-- SOURCE DOCUMENT follows --
Notes from the 2018 Green Building Conference

The 17th Annual Municipal Green Building Conference and Expo (Innovative Cities Leading the Way to a Sustainable Future) was a big success this year.  I had to park in overflow parking!

For people who were not able to attend–here are some of my favorite highlights from the Green Building Conference.

My favorite part was the  water reuse training seminar.  What a great chance to hear from building owners, contractors, vendors, and engineers about their experiences with water recycling.  A much broader picture of the subject than one gets from reading the LID requirements.  The building owners  agreed that water reuse pays for itself now and that the cost of water saved can be impressive but the hidden cost of sewer impact will hopefully become  more of a deciding factor in the future.

I found the handout helpful-it broke down the whole water reuse subject into four types.  In order of complexity these are:

Tier 1: Rainwater and air conditioning condensate reuse. This water is allowed to go to toilets, laundry, and cooling tower makeup.

Tier 2: Graywater (using lavs(handwash sinks), showers, and laundry waste for subsurface irrigation).  If the water is cleaned up a bit it can be also used for spray irrigation, fountains, and vehicle washing.

Tier 3: Stormwater reuse (this means the type of rainwater  that has seen automobile traffic or industrial type things in anyway).
-- SOURCE DOCUMENT concluded --
_PROMPT A_
Reproduce the conference notes word for word, everything from "Notes from the" down to "Green Building Conference.".
_PROMPT B_
Answer these questions using the conference notes:
(i) Which annual edition of the Municipal Green Building Conference and Expo is described?
(ii) What was the writer's favorite part of the conference?
(iii) Under Tier 1, where is the water allowed to go?
The data after this point comes from a separate source.
-- DATA EXTRACTS follows --
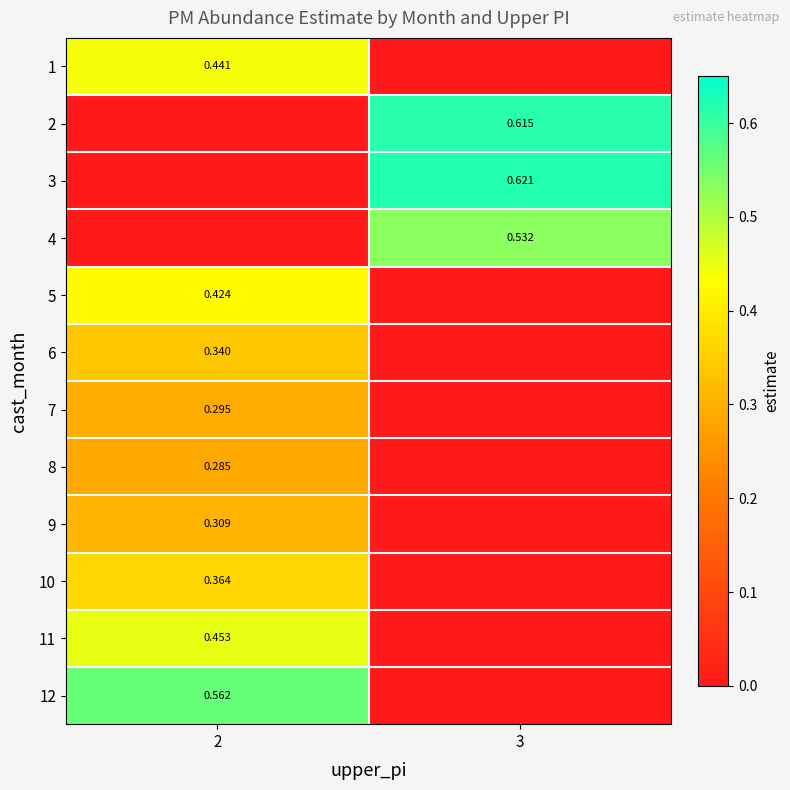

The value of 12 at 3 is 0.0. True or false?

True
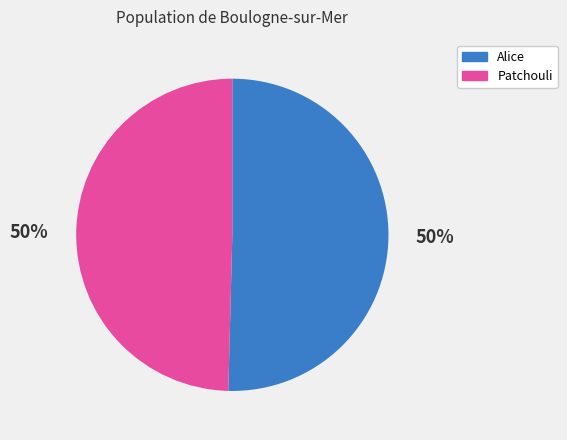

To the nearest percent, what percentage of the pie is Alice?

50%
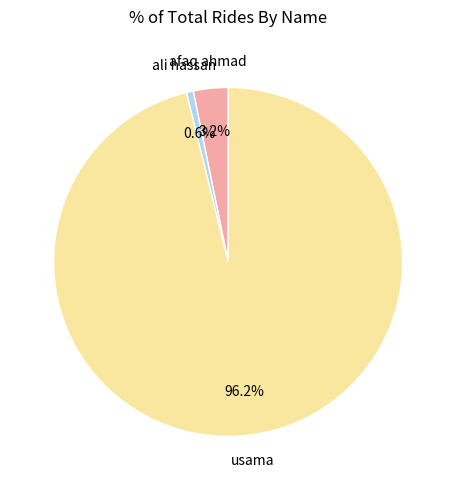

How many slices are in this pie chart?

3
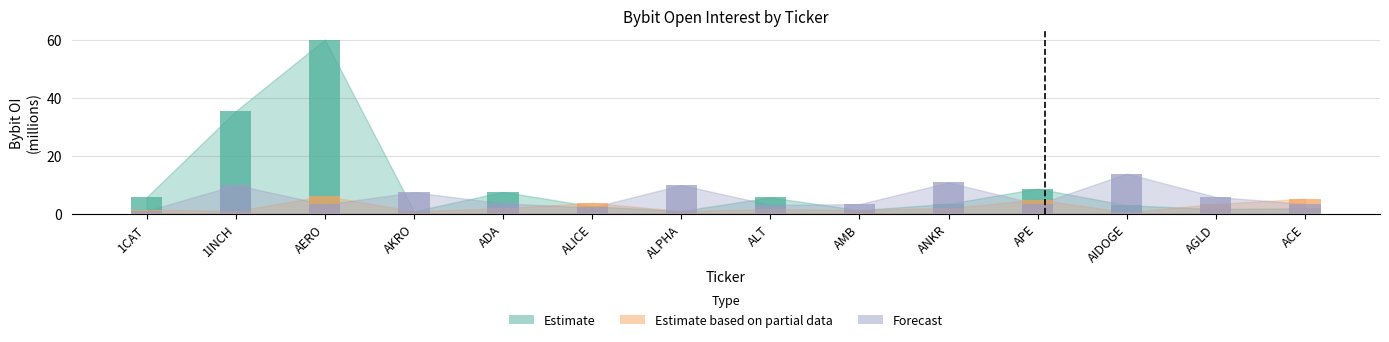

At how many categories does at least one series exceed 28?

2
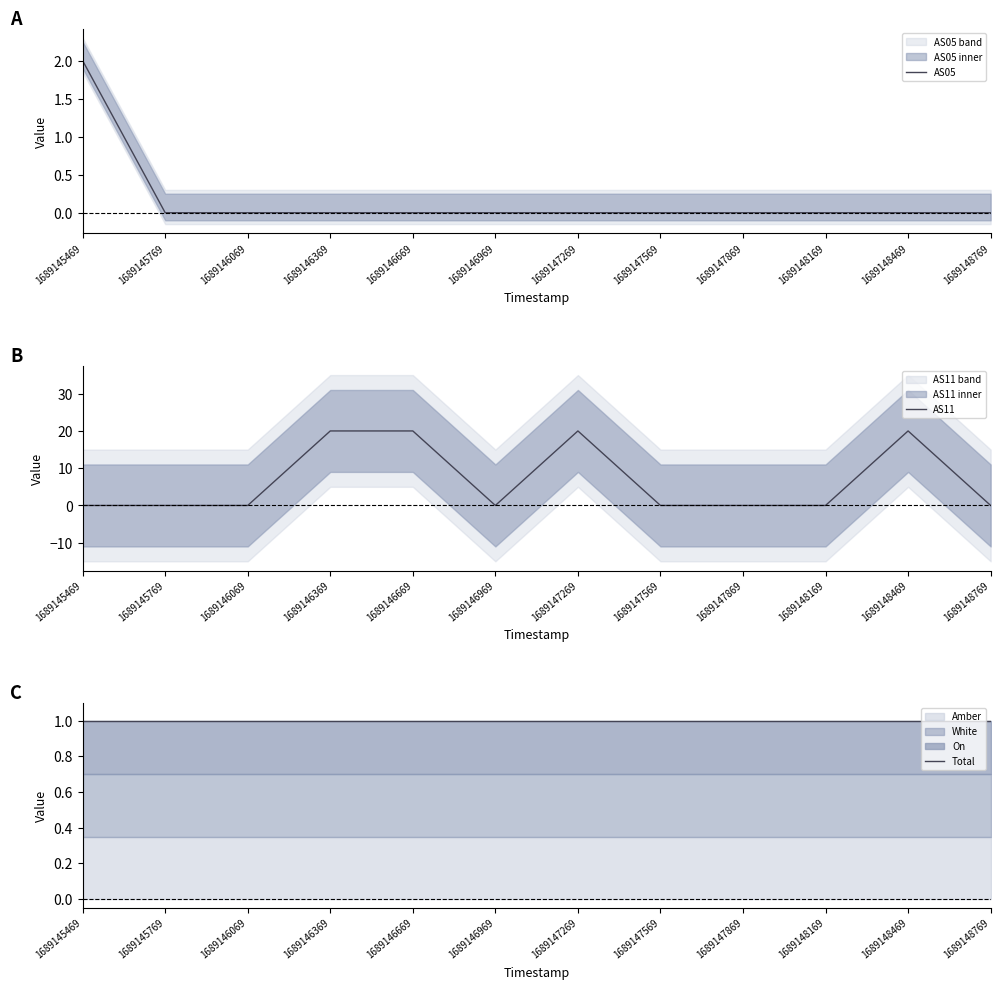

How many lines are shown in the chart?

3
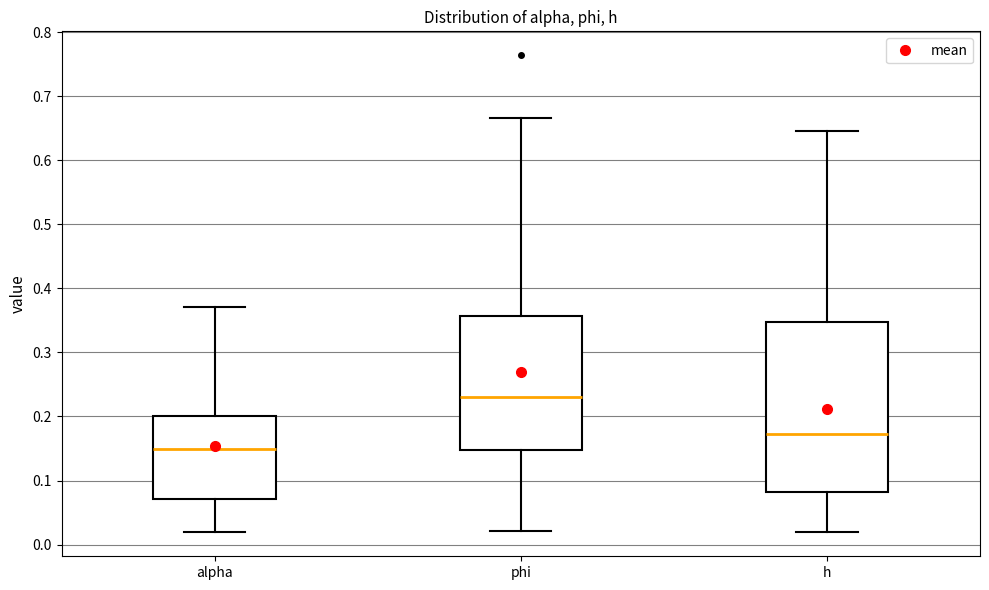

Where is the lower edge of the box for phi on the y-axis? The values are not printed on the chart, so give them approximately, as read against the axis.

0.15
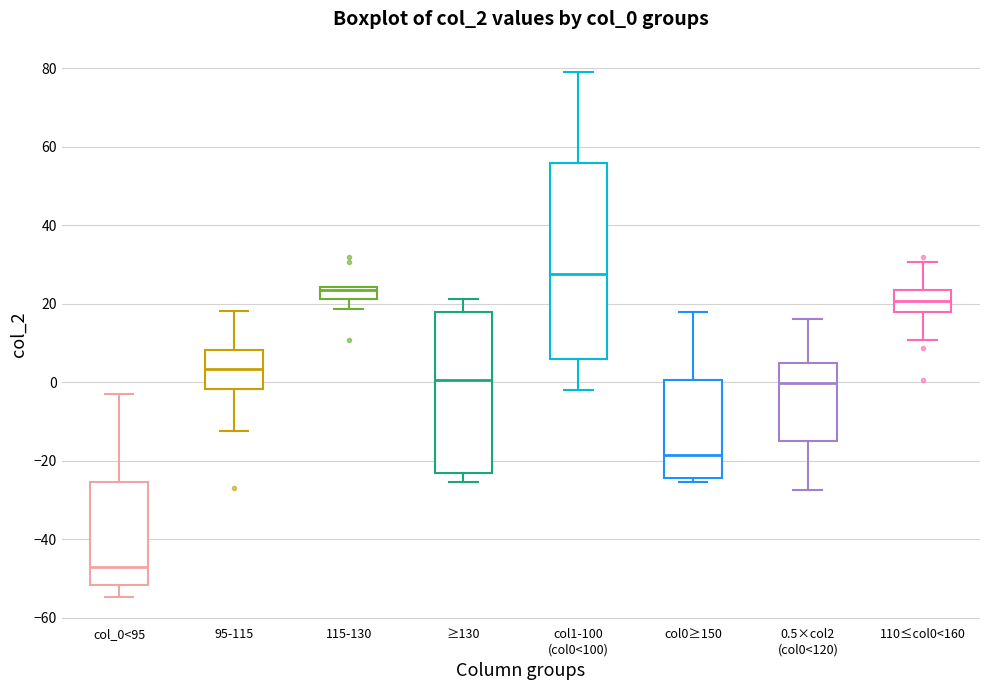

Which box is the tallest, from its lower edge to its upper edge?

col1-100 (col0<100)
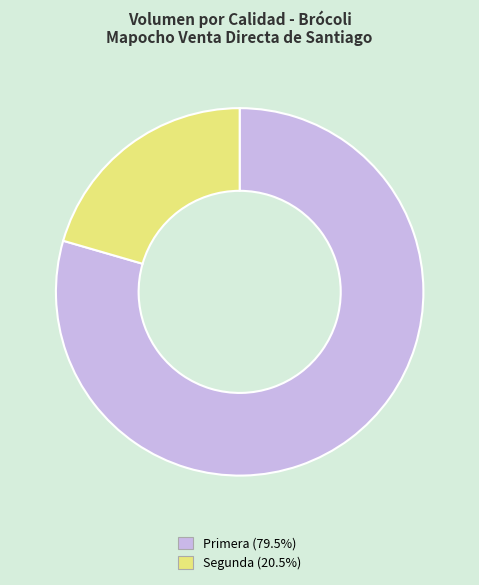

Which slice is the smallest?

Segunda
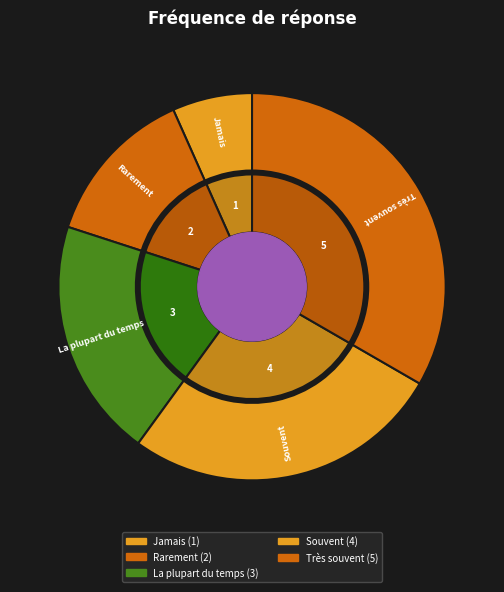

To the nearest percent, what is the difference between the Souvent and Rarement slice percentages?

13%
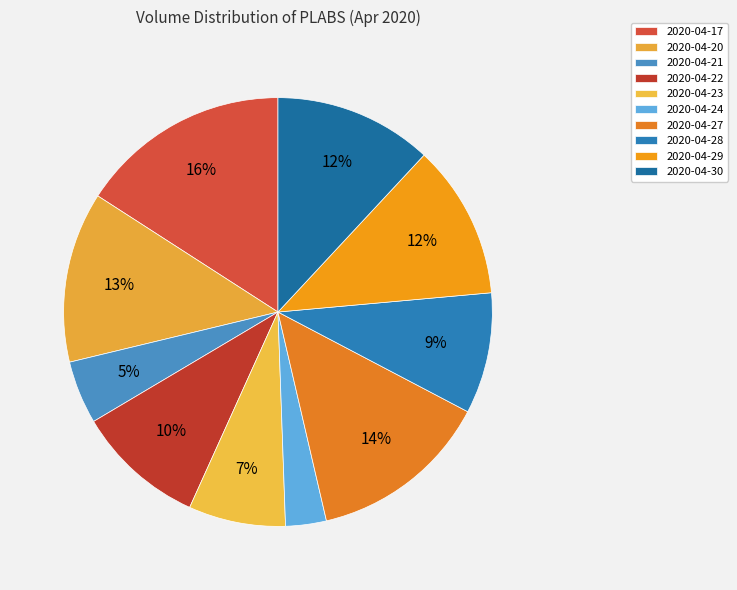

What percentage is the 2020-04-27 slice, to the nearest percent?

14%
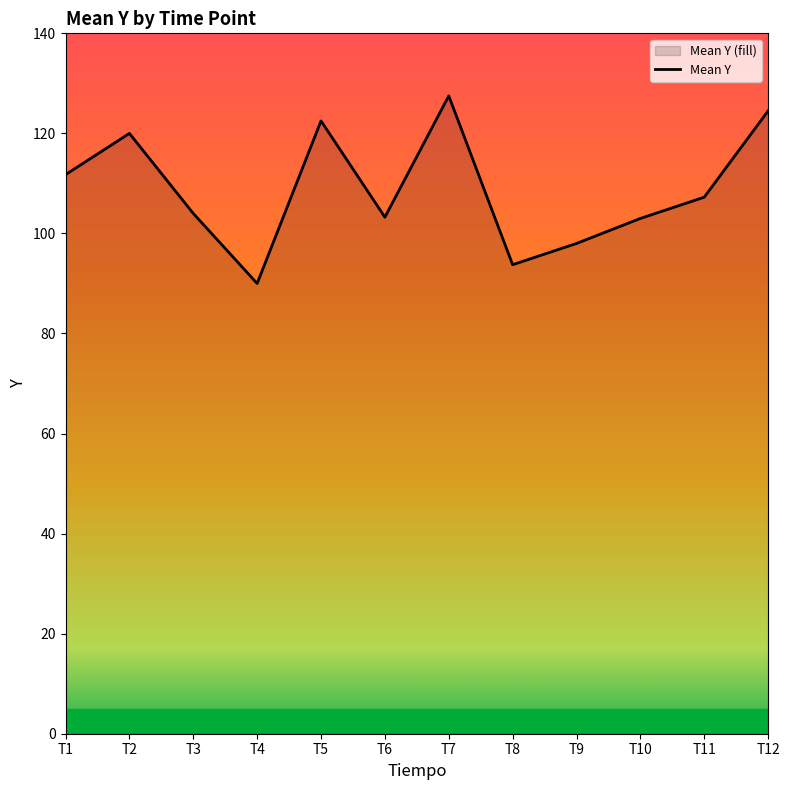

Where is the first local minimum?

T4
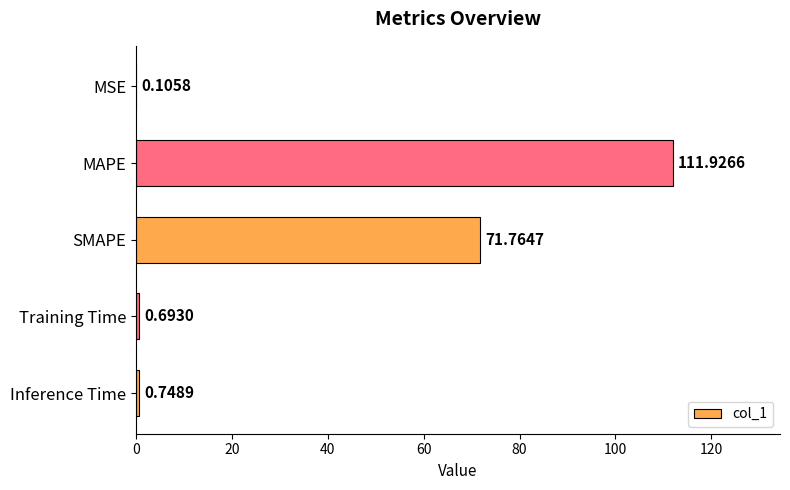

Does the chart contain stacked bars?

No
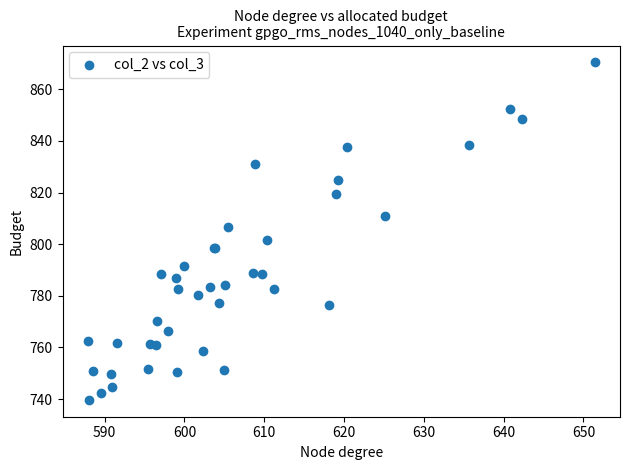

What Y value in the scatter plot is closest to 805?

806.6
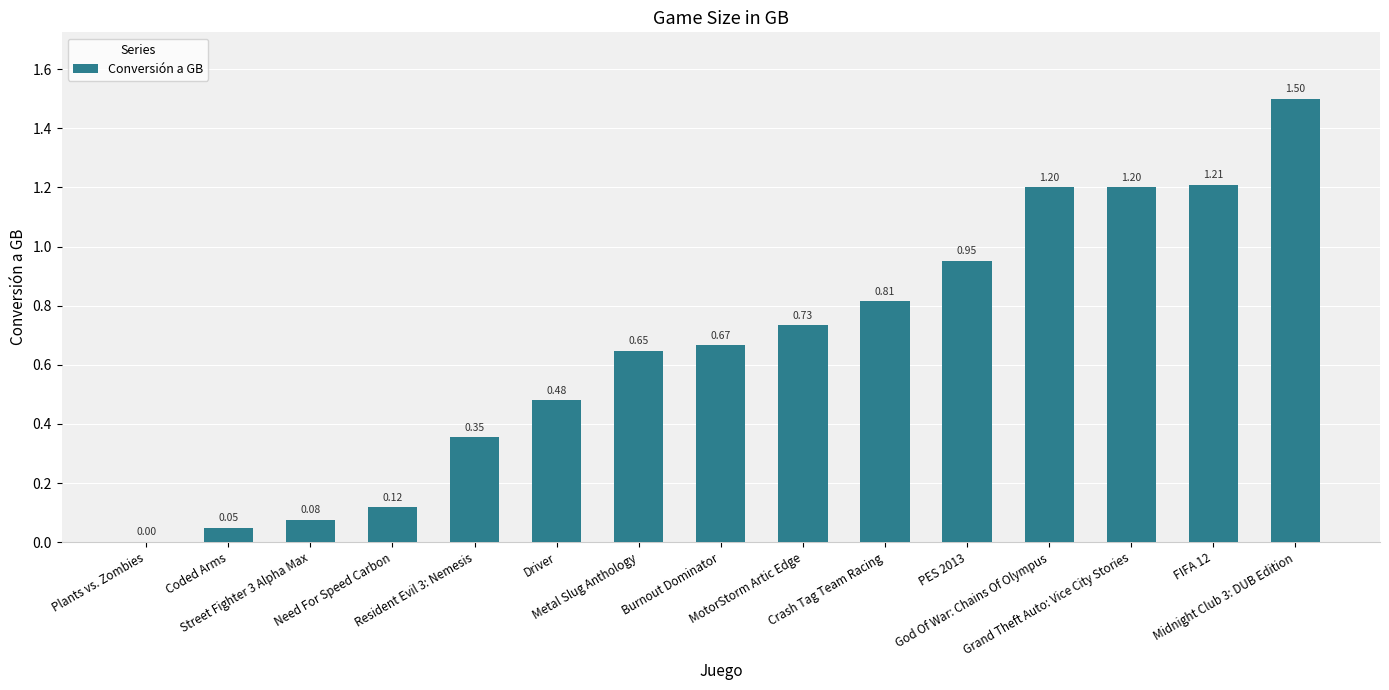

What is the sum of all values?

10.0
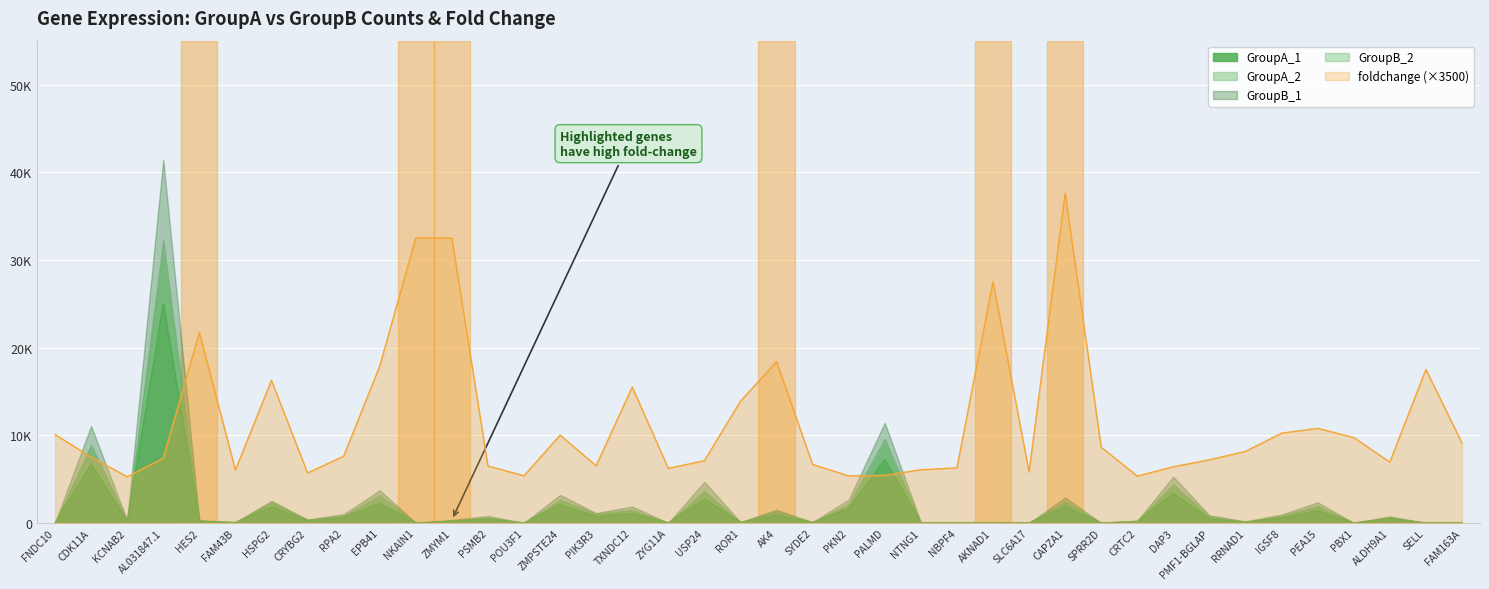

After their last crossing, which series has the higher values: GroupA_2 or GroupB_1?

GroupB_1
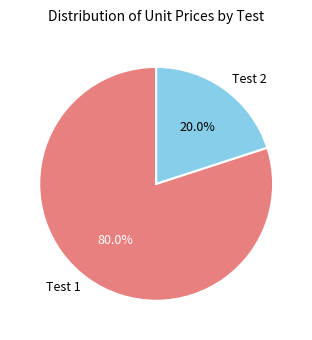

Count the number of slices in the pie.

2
-- DATA EXTRACTS concluded --
_WRITTEN RESPONSE A_
Notes from the 2018 Green Building Conference

The 17th Annual Municipal Green Building Conference and Expo (Innovative Cities Leading the Way to a Sustainable Future) was a big success this year.  I had to park in overflow parking!

For people who were not able to attend–here are some of my favorite highlights from the Green Building Conference.

_WRITTEN RESPONSE B_
(i) The 17th.
(ii) The water reuse training seminar.
(iii) To toilets, laundry, and cooling tower makeup.